### [TASK REQUIREMENTS]
Copy the lines from the one containing "Ημερολόγιο της Ματιάς" through the one containing "30 Απριλίου", replacing "εορτολόγιο" with "αγιολόγιο" and changing nothing else. Give only those lines.

+ + + +

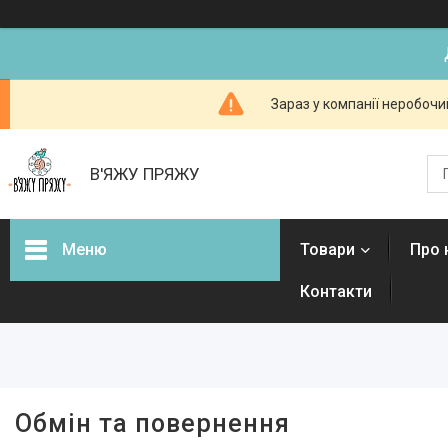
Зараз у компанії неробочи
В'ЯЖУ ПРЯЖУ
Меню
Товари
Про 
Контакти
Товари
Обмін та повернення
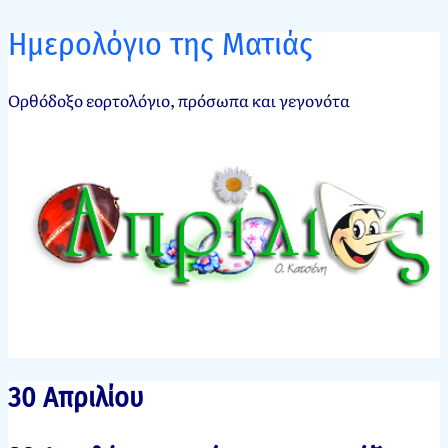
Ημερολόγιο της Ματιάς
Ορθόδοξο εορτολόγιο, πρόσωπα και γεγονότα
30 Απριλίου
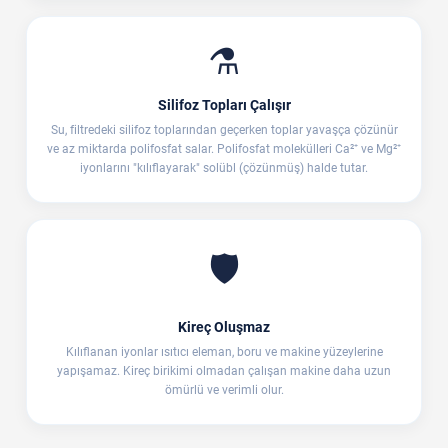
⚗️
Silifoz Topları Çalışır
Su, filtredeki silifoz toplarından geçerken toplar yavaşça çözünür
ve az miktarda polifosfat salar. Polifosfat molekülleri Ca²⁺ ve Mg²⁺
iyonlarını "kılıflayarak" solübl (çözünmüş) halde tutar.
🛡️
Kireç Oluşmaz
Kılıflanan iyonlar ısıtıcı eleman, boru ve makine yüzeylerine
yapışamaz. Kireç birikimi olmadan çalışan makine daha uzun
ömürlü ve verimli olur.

+ + + +

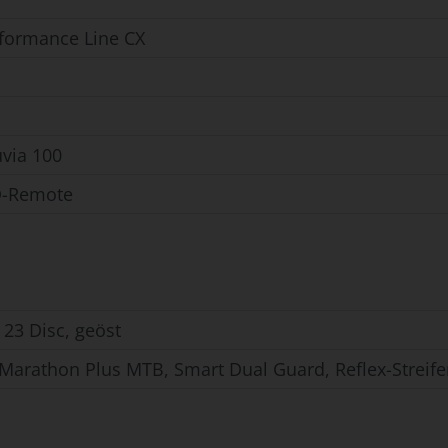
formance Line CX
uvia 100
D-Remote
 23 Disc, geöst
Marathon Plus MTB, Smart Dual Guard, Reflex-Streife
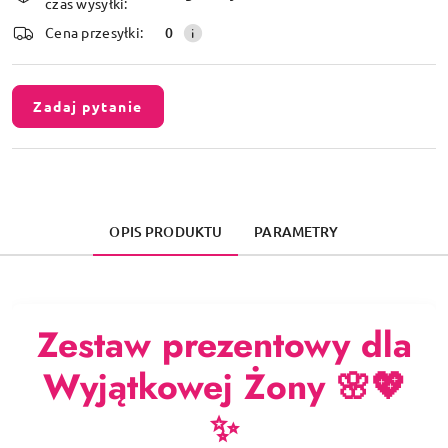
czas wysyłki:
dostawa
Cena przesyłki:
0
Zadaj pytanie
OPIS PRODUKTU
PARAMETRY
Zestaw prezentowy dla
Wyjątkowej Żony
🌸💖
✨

+ + + +

### [COMPLETED EXERCISE]
Ημερολόγιο της Ματιάς
Ορθόδοξο αγιολόγιο, πρόσωπα και γεγονότα
30 Απριλίου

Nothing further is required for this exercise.